■ WHAT IS NEEDED: Write each line of the entries below as a string in a JSON list, one string per line, skipping blank lines and leaving out the pictures.

Content starts

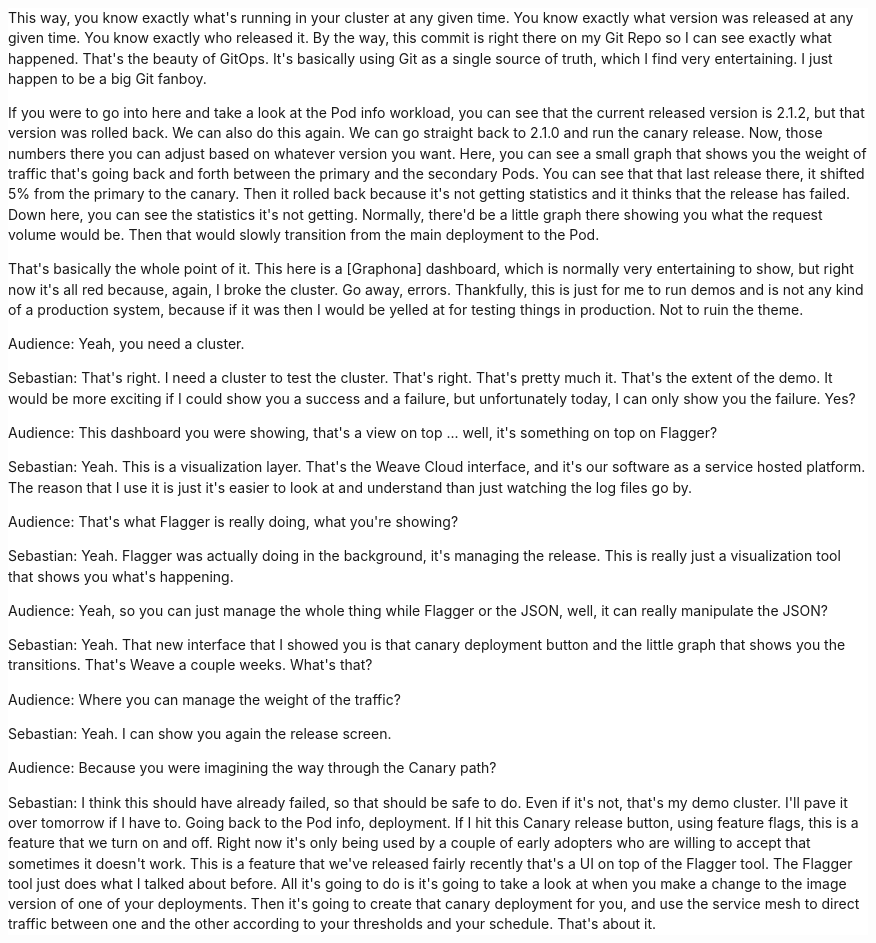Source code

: This way, you know exactly what's running in your cluster at any given time. You know exactly what version was released at any given time. You know exactly who released it. By the way, this commit is right there on my Git Repo so I can see exactly what happened. That's the beauty of GitOps. It's basically using Git as a single source of truth, which I find very entertaining. I just happen to be a big Git fanboy.

If you were to go into here and take a look at the Pod info workload, you can see that the current released version is 2.1.2, but that version was rolled back. We can also do this again. We can go straight back to 2.1.0 and run the canary release. Now, those numbers there you can adjust based on whatever version you want. Here, you can see a small graph that shows you the weight of traffic that's going back and forth between the primary and the secondary Pods. You can see that that last release there, it shifted 5% from the primary to the canary. Then it rolled back because it's not getting statistics and it thinks that the release has failed. Down here, you can see the statistics it's not getting. Normally, there'd be a little graph there showing you what the request volume would be. Then that would slowly transition from the main deployment to the Pod.

That's basically the whole point of it. This here is a [Graphona] dashboard, which is normally very entertaining to show, but right now it's all red because, again, I broke the cluster. Go away, errors. Thankfully, this is just for me to run demos and is not any kind of a production system, because if it was then I would be yelled at for testing things in production. Not to ruin the theme.

Audience: Yeah, you need a cluster.

Sebastian: That's right. I need a cluster to test the cluster. That's right. That's pretty much it. That's the extent of the demo. It would be more exciting if I could show you a success and a failure, but unfortunately today, I can only show you the failure. Yes?

Audience: This dashboard you were showing, that's a view on top ... well, it's something on top on Flagger?

Sebastian: Yeah. This is a visualization layer. That's the Weave Cloud interface, and it's our software as a service hosted platform. The reason that I use it is just it's easier to look at and understand than just watching the log files go by.

Audience: That's what Flagger is really doing, what you're showing?

Sebastian: Yeah. Flagger was actually doing in the background, it's managing the release. This is really just a visualization tool that shows you what's happening.

Audience: Yeah, so you can just manage the whole thing while Flagger or the JSON, well, it can really manipulate the JSON?

Sebastian: Yeah. That new interface that I showed you is that canary deployment button and the little graph that shows you the transitions. That's Weave a couple weeks. What's that?

Audience: Where you can manage the weight of the traffic?

Sebastian: Yeah. I can show you again the release screen.

Audience: Because you were imagining the way through the Canary path?

Sebastian: I think this should have already failed, so that should be safe to do. Even if it's not, that's my demo cluster. I'll pave it over tomorrow if I have to. Going back to the Pod info, deployment. If I hit this Canary release button, using feature flags, this is a feature that we turn on and off. Right now it's only being used by a couple of early adopters who are willing to accept that sometimes it doesn't work. This is a feature that we've released fairly recently that's a UI on top of the Flagger tool. The Flagger tool just does what I talked about before. All it's going to do is it's going to take a look at when you make a change to the image version of one of your deployments. Then it's going to create that canary deployment for you, and use the service mesh to direct traffic between one and the other according to your thresholds and your schedule. That's about it.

Content ends

■ RESULT FOR THIS TASK:
[
  "Source code",
  ": This way, you know exactly what's running in your cluster at any given time. You know exactly what version was released at any given time. You know exactly who released it. By the way, this commit is right there on my Git Repo so I can see exactly what happened. That's the beauty of GitOps. It's basically using Git as a single source of truth, which I find very entertaining. I just happen to be a big Git fanboy.",
  "If you were to go into here and take a look at the Pod info workload, you can see that the current released version is 2.1.2, but that version was rolled back. We can also do this again. We can go straight back to 2.1.0 and run the canary release. Now, those numbers there you can adjust based on whatever version you want. Here, you can see a small graph that shows you the weight of traffic that's going back and forth between the primary and the secondary Pods. You can see that that last release there, it shifted 5% from the primary to the canary. Then it rolled back because it's not getting statistics and it thinks that the release has failed. Down here, you can see the statistics it's not getting. Normally, there'd be a little graph there showing you what the request volume would be. Then that would slowly transition from the main deployment to the Pod.",
  "That's basically the whole point of it. This here is a [Graphona] dashboard, which is normally very entertaining to show, but right now it's all red because, again, I broke the cluster. Go away, errors. Thankfully, this is just for me to run demos and is not any kind of a production system, because if it was then I would be yelled at for testing things in production. Not to ruin the theme.",
  "Audience: Yeah, you need a cluster.",
  "Sebastian: That's right. I need a cluster to test the cluster. That's right. That's pretty much it. That's the extent of the demo. It would be more exciting if I could show you a success and a failure, but unfortunately today, I can only show you the failure. Yes?",
  "Audience: This dashboard you were showing, that's a view on top ... well, it's something on top on Flagger?",
  "Sebastian: Yeah. This is a visualization layer. That's the Weave Cloud interface, and it's our software as a service hosted platform. The reason that I use it is just it's easier to look at and understand than just watching the log files go by.",
  "Audience: That's what Flagger is really doing, what you're showing?",
  "Sebastian: Yeah. Flagger was actually doing in the background, it's managing the release. This is really just a visualization tool that shows you what's happening.",
  "Audience: Yeah, so you can just manage the whole thing while Flagger or the JSON, well, it can really manipulate the JSON?",
  "Sebastian: Yeah. That new interface that I showed you is that canary deployment button and the little graph that shows you the transitions. That's Weave a couple weeks. What's that?",
  "Audience: Where you can manage the weight of the traffic?",
  "Sebastian: Yeah. I can show you again the release screen.",
  "Audience: Because you were imagining the way through the Canary path?",
  "Sebastian: I think this should have already failed, so that should be safe to do. Even if it's not, that's my demo cluster. I'll pave it over tomorrow if I have to. Going back to the Pod info, deployment. If I hit this Canary release button, using feature flags, this is a feature that we turn on and off. Right now it's only being used by a couple of early adopters who are willing to accept that sometimes it doesn't work. This is a feature that we've released fairly recently that's a UI on top of the Flagger tool. The Flagger tool just does what I talked about before. All it's going to do is it's going to take a look at when you make a change to the image version of one of your deployments. Then it's going to create that canary deployment for you, and use the service mesh to direct traffic between one and the other according to your thresholds and your schedule. That's about it."
]